The New Odyssey Book Review
Kingsley, who is the Guardian's migration correspondent and the UK's foreign affairs journalist of the year in 2015, has mastered the art of storytelling. At times he holds us in suspense, as we wait to find out what will happen next, and at others he allows the reader to completely lean in to the complex emotion of the journey. I laughed, I cried, I ground my teeth in anger, and even cheered while blazing through The New Odyssey's 329 pages.
It's one thing to be told that you should care about refugees. It's entirely another to be shown.
That's what The New Odyssey does; it acts as a tool that can transform an amorphous, frightening group of people, moving across the world into individuals who are making unimaginably difficult decisions as they flee danger at home and seek out safe places for their families to rest from wandering. We can't put ourselves in a refugee's shoes if we don't know what their shoes look like or where they have been. Kingsley gives his readers a way to walk many miles in their shoes, to feel fear with them, as well as frustration, disappointment, and finally (for some) relief.
If you think this book sounds like it works too closely in the refugees' favor, let me tell you what I appreciate about Kingsley's writing, second only to his masterful storytelling. Kingsley doesn't presume to have all the answers. He doesn't write as though he absolutely knows why migration flows are higher than they have ever been, and he doesn't claim that every migrant should qualify for refugee status. When he shares his opinion, he makes sure his readers know that it is indeed an opinion. He simply invites us to see and hear along with him what he has encountered during his travels; he allows the refugees and migrants he interviews to speak for themselves, and then he leaves us to come to our own conclusions.

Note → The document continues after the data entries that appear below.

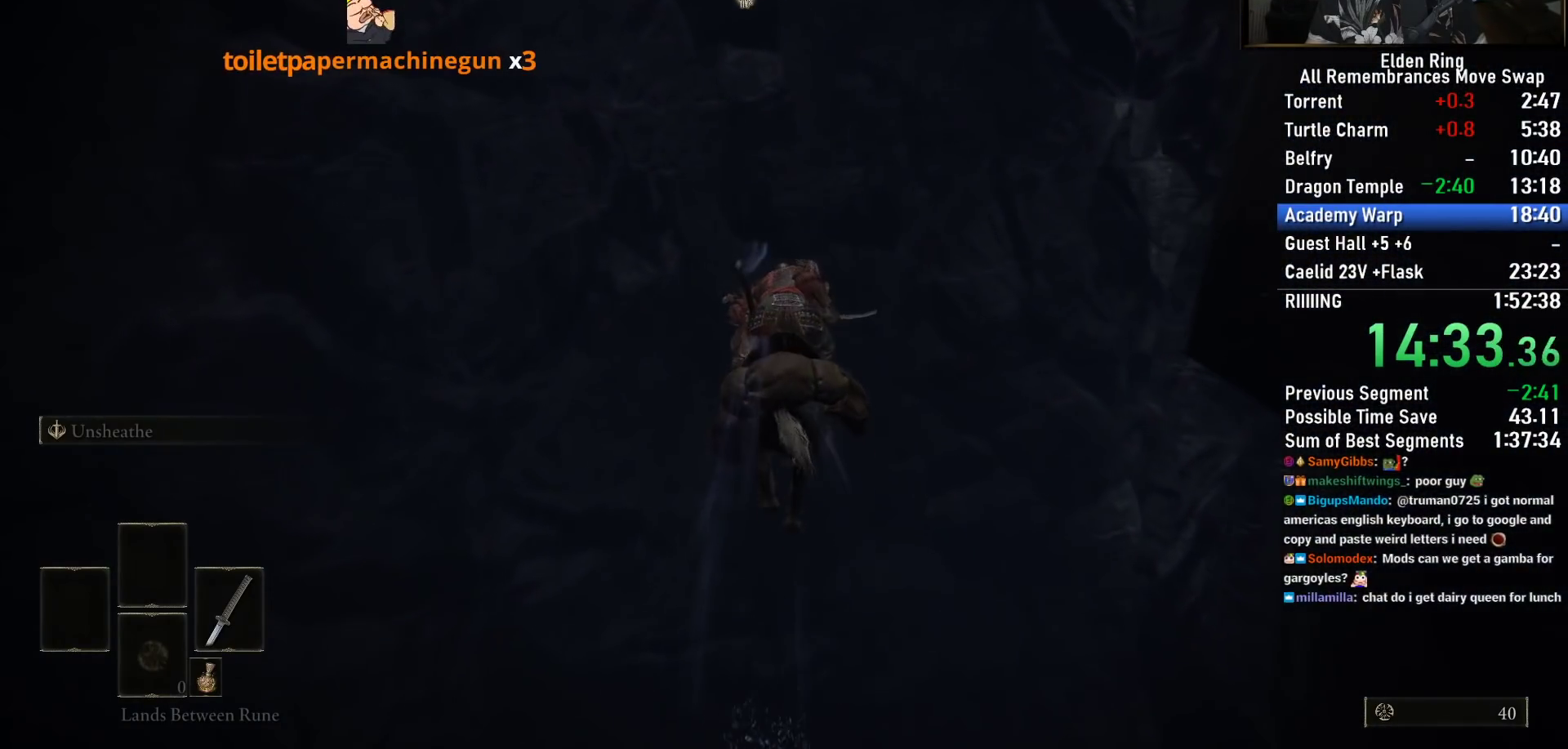
{"buttons": [], "left_stick": "up", "right_stick": "center", "events": [[100, "right_stick", "down-right"], [233, "right_stick", "center"]]}
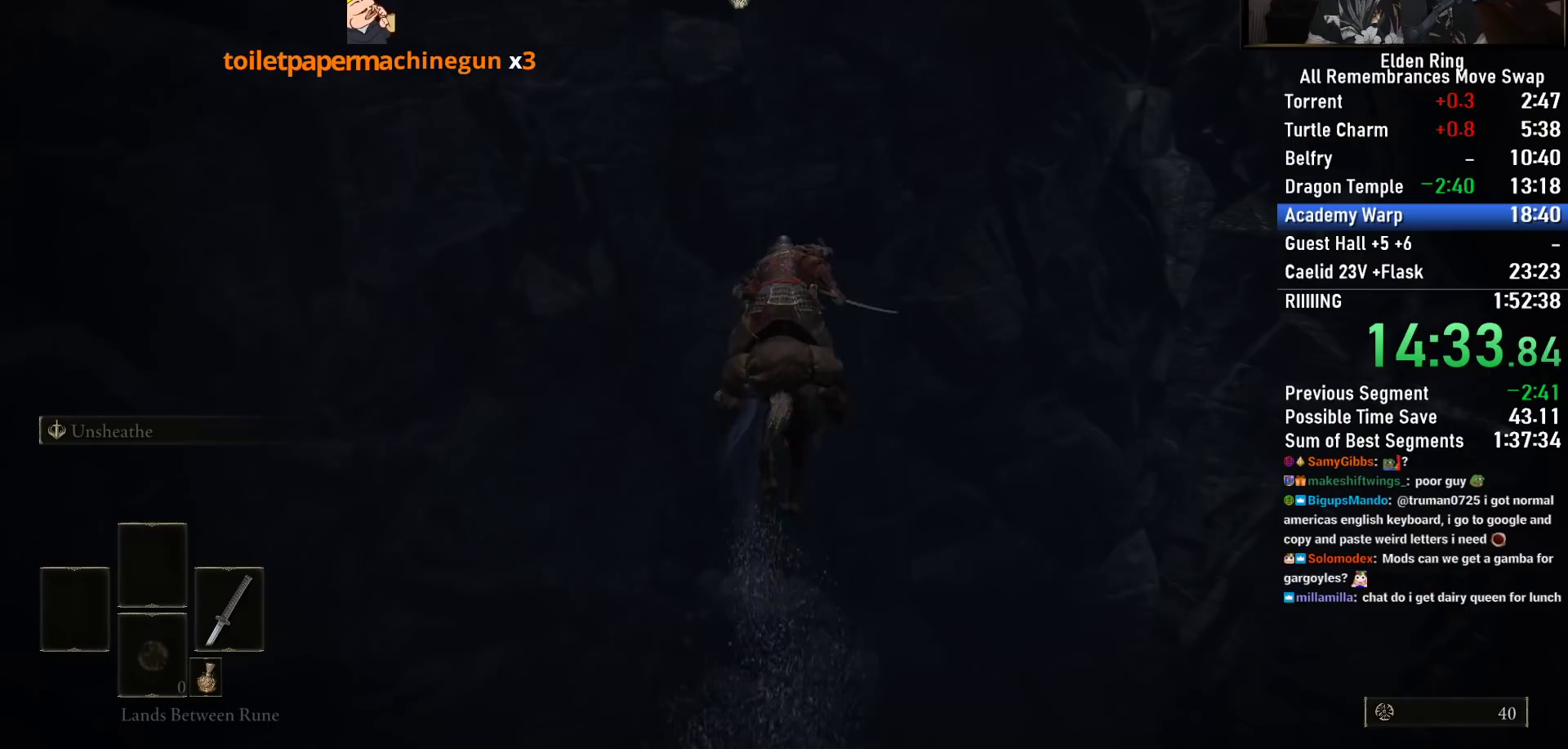
{"buttons": [], "left_stick": "up", "right_stick": "center", "events": [[217, "right_stick", "left"], [433, "right_stick", "center"]]}
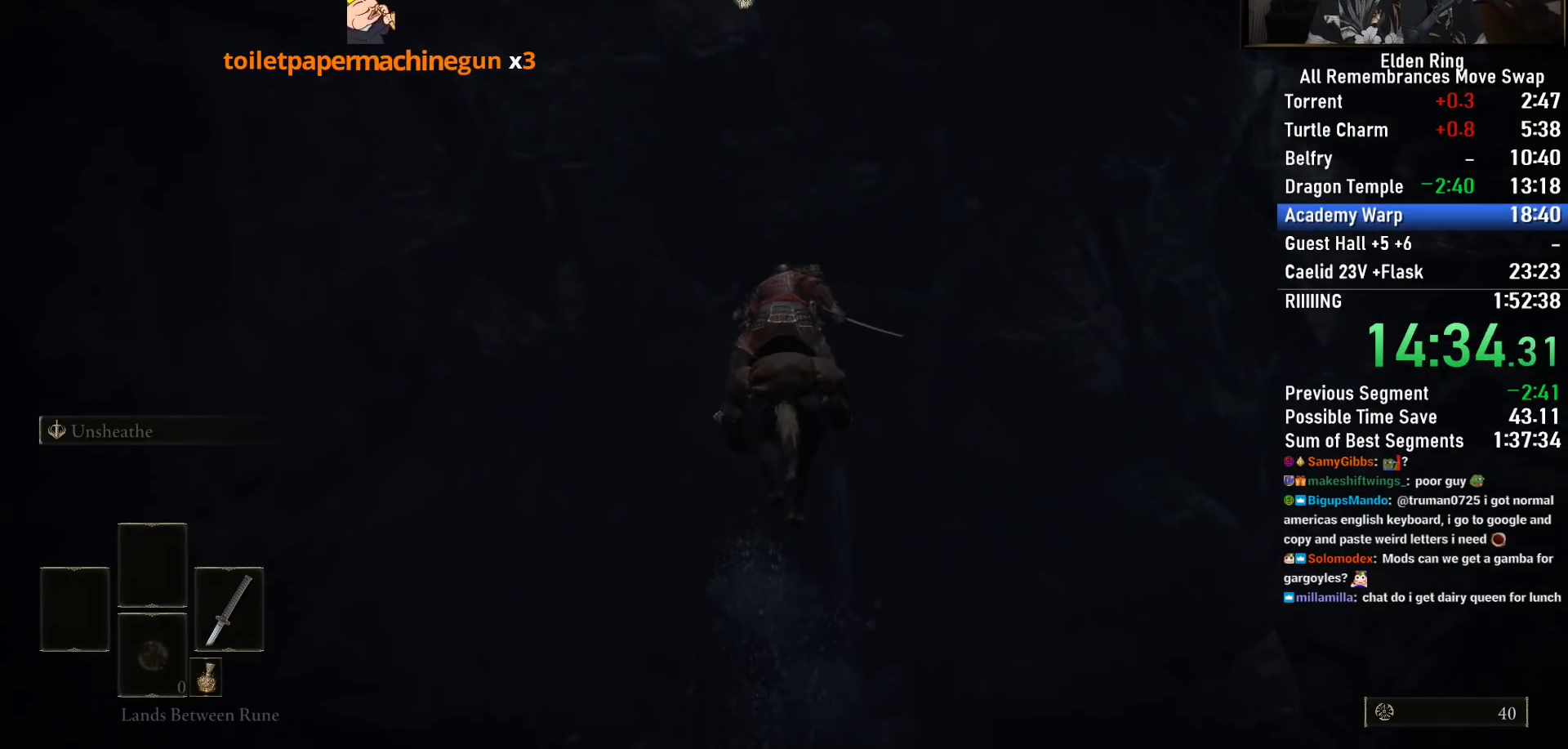
{"buttons": [], "left_stick": "up", "right_stick": "center", "events": [[200, "right_stick", "down-left"], [317, "right_stick", "center"]]}
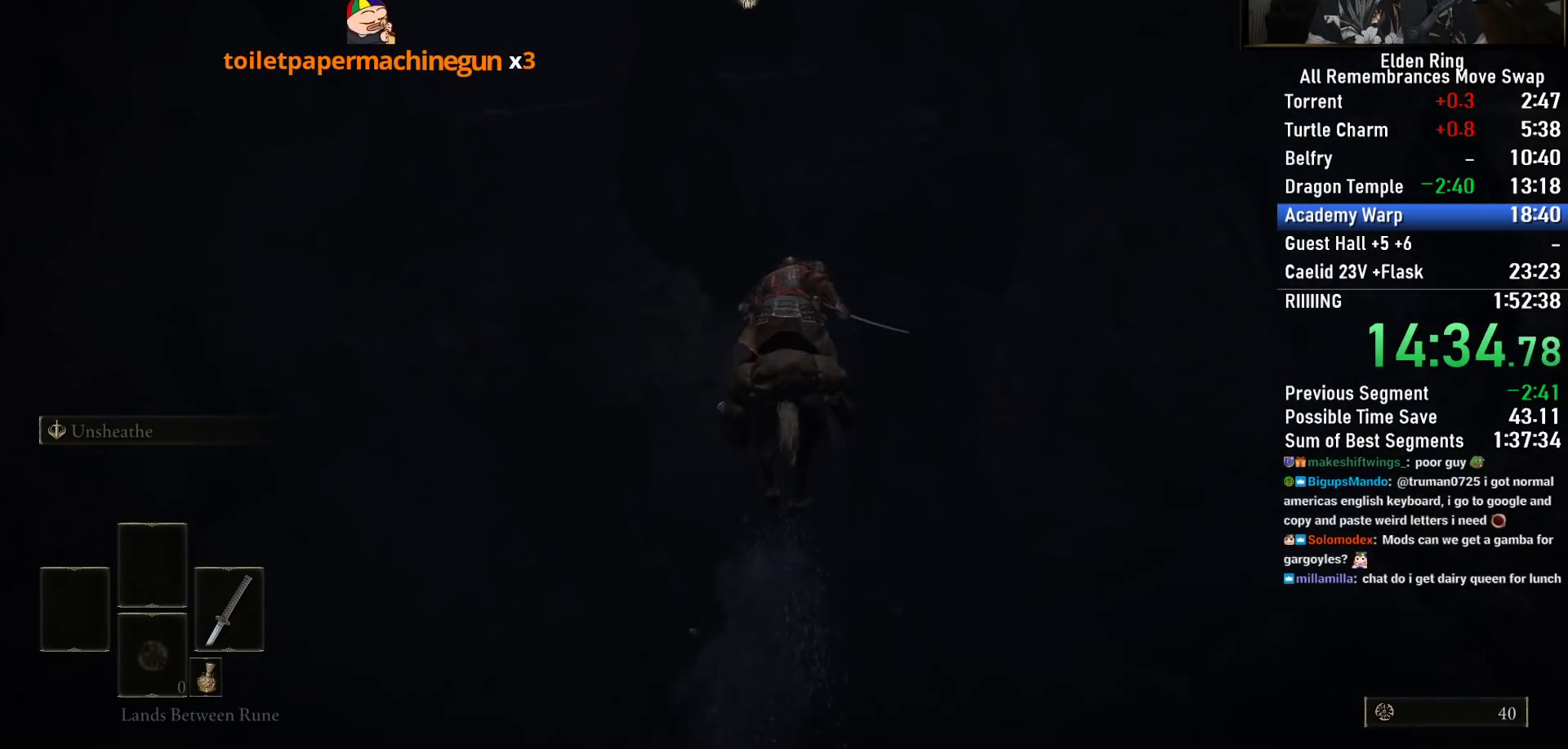
{"buttons": [], "left_stick": "up", "right_stick": "center", "events": []}
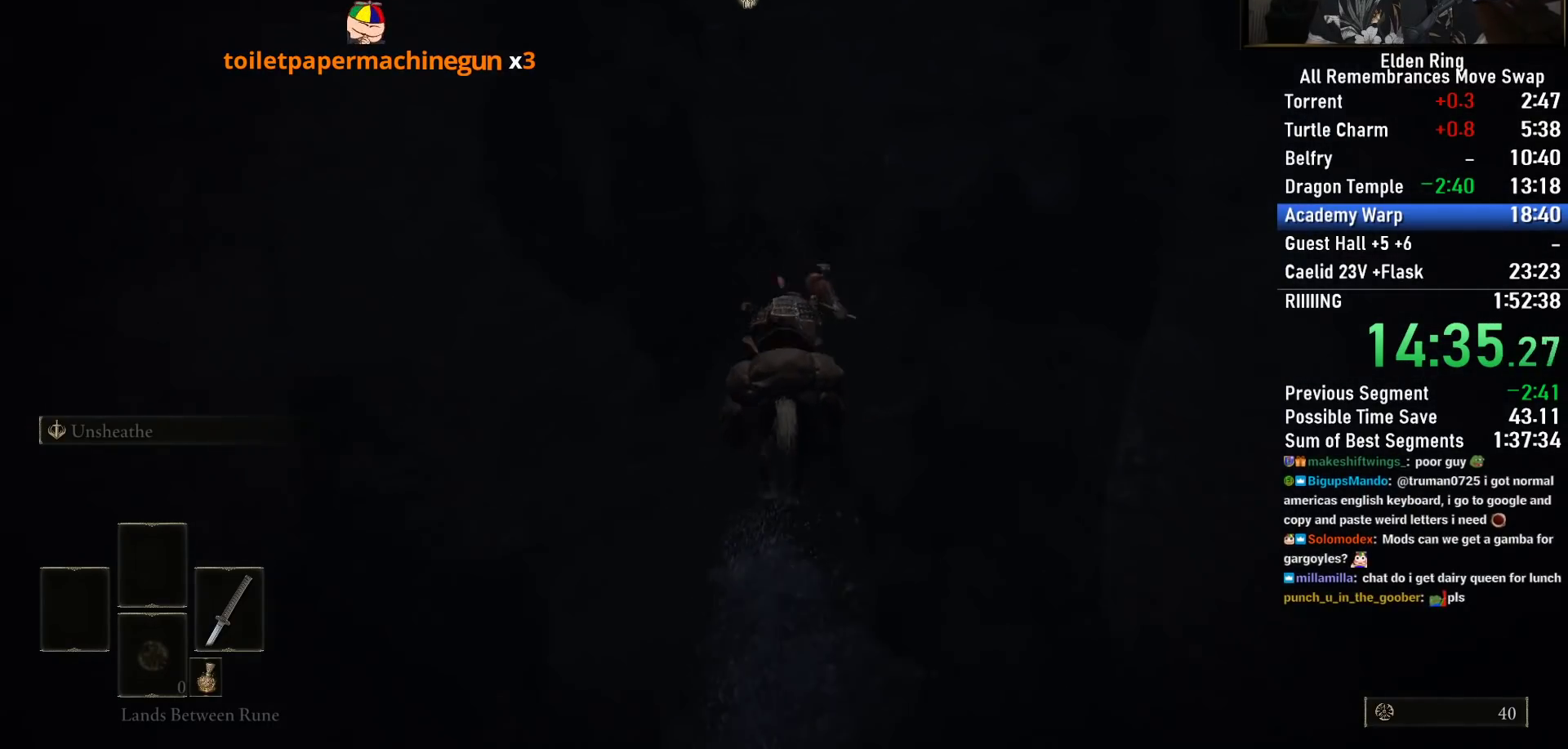
{"buttons": [], "left_stick": "up", "right_stick": "down-left", "events": [[233, "right_stick", "down-left"]]}
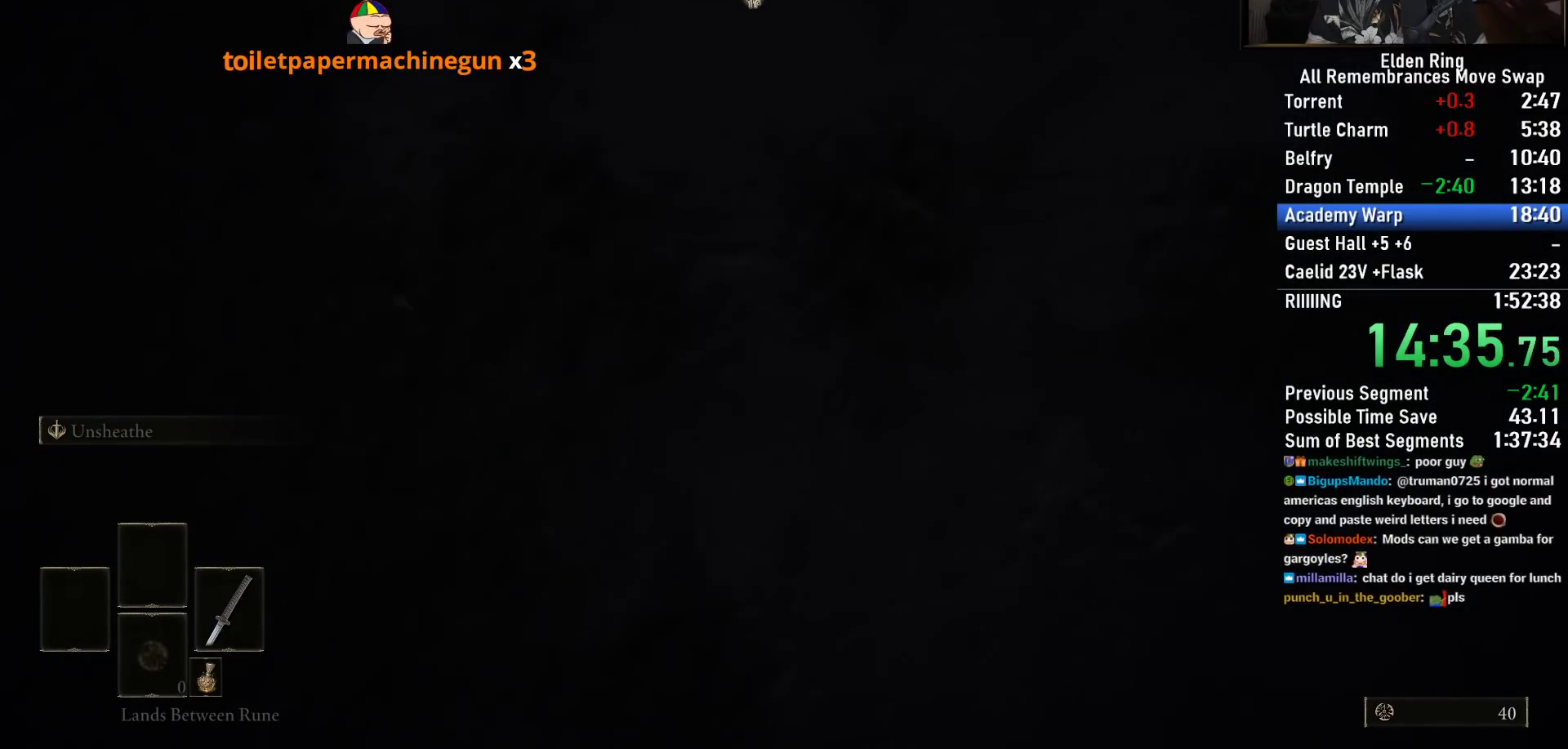
{"buttons": [], "left_stick": "up", "right_stick": "down-left", "events": []}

In a world of definitive rhetoric and blustery politicians, it is refreshing to hear about the refugee crisis from those who are actually living it, through a writer who knows how to let the story speak for itself. The New Odyssey is an easy read, packed with heavy content - a combination that is sure to keep you engaged page after page. I encourage you to order a copy and sit down prepared to encounter refugees face to face.